• TEXTO CITADO
VALENCIA. "Me hacen bullying en el trabajo", desvela Patricia durante una cena. "Me dejan sola en el almuerzo, nunca me avisan para ir a sus cenas de fin de semana y sospecho que tienen un grupo de whatsapp en el que además de rajarme sueñan con clavarme grapas en el pecho", expone cabreada. No es difícil averiguar el por qué de tal crueldad laboral. Patricia, como muchos otros/as privilegiados en época de vacas flacas, cuenta con un plus en su currículo: es la hija del jefe.
Tal gracia -o desgracia, según se mire- a nadie de la empresa se le escapa. A pesar de estar perfectamente cualificada para su puesto, el destino de Patricia es ese al que se someten casi todos aquellos empleados que comparten el mismo ADN con el cabeza supremo. Es decir, la tiranía de la soledad en los descansos, la búsqueda desesperada por conseguir reconocimiento propio, el falso compañerismo, reír siempre mediocres chistes sobre el jefe (o sea, tu padre), la angustiosa presión diaria por la puntualidad y ser el último en salir en la oficina, o jamás coger anginas, así como otro largo y opresivo, etc.
"No puedo más, lo dejo. Me odian de una forma venenosa", nos comunica en otro momento. Y es que, un enchufado hoy en día es generalmente alguien irritable por su condición de intocable. "Yo no tuve culpa pero tras una reciente estructuración de plantilla un compañero me puso la zancadilla", explica a continuación. Hasta ahora Patricia siempre lo había aceptado, sin embargo, convertirse insistentemente en el objeto de ataque en el trabajo ha provocado que lo mande al carajo. Una necesaria reacción ante un ambiente carente de motivación. Trastocada por culpa de un boicot que la ha dejado amargada. "Es una locura pero ni en mi despacho me siento segura", confiesa indignada.
Semanas más tarde me entero que Patricia encontró por méritos propios un trabajo más adecuado a su perfil en un medio de comunicación en Madrid. Más gratificante, menos traumatizante. Por fin se siente integrada y partícipe del espíritu de un equipo por el que no se siente timada y acobardada. La incluyen al poco en un chat laboral. El asunto del grupo a Patricia se le antoja apocalíptico: linchar al sobrino de un influyente empresario de la capital. "Llamar al electricista o el enchufado éste nos funde las luces de la revista", comienza uno. "No me extraña pues su alto voltaje es tan poderoso como el de su linaje" bombardea otro.

• DATOS PROPORCIONADOS
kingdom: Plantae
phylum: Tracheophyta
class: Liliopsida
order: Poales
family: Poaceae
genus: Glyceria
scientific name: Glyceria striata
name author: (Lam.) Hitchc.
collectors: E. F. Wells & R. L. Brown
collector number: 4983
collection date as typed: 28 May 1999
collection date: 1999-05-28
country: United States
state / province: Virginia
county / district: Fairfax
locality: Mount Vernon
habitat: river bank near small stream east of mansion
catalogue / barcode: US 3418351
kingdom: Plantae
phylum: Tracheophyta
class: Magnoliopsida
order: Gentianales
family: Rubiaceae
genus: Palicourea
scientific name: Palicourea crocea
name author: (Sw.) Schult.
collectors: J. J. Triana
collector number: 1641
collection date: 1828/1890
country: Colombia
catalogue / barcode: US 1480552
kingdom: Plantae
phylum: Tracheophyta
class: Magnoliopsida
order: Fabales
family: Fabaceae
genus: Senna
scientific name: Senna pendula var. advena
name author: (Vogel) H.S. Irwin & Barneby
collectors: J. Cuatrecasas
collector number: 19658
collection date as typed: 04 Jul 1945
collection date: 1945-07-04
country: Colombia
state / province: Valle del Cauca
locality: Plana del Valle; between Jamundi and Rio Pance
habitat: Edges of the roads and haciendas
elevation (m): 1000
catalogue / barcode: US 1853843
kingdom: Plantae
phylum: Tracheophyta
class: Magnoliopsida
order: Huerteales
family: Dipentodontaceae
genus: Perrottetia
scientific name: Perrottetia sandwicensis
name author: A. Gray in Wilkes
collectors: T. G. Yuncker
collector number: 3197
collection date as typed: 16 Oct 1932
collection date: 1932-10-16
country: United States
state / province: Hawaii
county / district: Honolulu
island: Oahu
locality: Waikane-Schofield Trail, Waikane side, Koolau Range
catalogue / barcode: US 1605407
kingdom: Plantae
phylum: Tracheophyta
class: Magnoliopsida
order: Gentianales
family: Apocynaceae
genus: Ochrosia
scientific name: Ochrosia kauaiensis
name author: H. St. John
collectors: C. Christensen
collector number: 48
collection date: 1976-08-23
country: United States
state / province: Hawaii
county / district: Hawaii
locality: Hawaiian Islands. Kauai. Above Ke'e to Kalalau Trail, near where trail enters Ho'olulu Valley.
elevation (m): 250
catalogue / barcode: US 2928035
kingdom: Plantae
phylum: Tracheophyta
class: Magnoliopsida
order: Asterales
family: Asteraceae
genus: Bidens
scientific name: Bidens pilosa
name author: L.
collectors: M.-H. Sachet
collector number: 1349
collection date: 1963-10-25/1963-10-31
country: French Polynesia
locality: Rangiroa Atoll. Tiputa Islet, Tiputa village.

• TAREA A REALIZAR
Escribe la continuación del texto sobre la hija del jefe que sufre acoso en el trabajo, empezando justo después de su última frase.

• RESPUESTA DEL EJERCICIO
Cómplice del avasallamiento, Patricia se remueve en su asiento. "No creo que sea ningún delito aceptar un empujón dada la situación" responde defensora del diablo. Un argumento válido en su opinión. Una declaración de guerra para el resto de empleados, sin embargo. Patricia desde entonces ha optado por el apadrinamiento de aquellos que al resto les produce descargas eléctricas. Nadie más que ella entiende esa suerte de losa dolorosa. La del peso de la etiqueta. Insoportable cuando llevan marcado en la frente: "Soy un enchufado aceptaré que me tratéis como a un pringado".
Y es que Patricia ya ha llegado a su límite. Ya no le importa el que dirán y cual gata en celo ha elegido proteger con carácter incendiario a los que como ella poseen título nobiliario. Se niega a sufrir cuando el resto pone a los de su especie a parir. Nacer con sangre real en el entorno laboral a ella le ha supuesto una destino marginal. Incluso en alguna ocasión firmó artículos con pseudónimo por miedo a que aquellos que la empresa de su padre despidió le practicaran la ablación.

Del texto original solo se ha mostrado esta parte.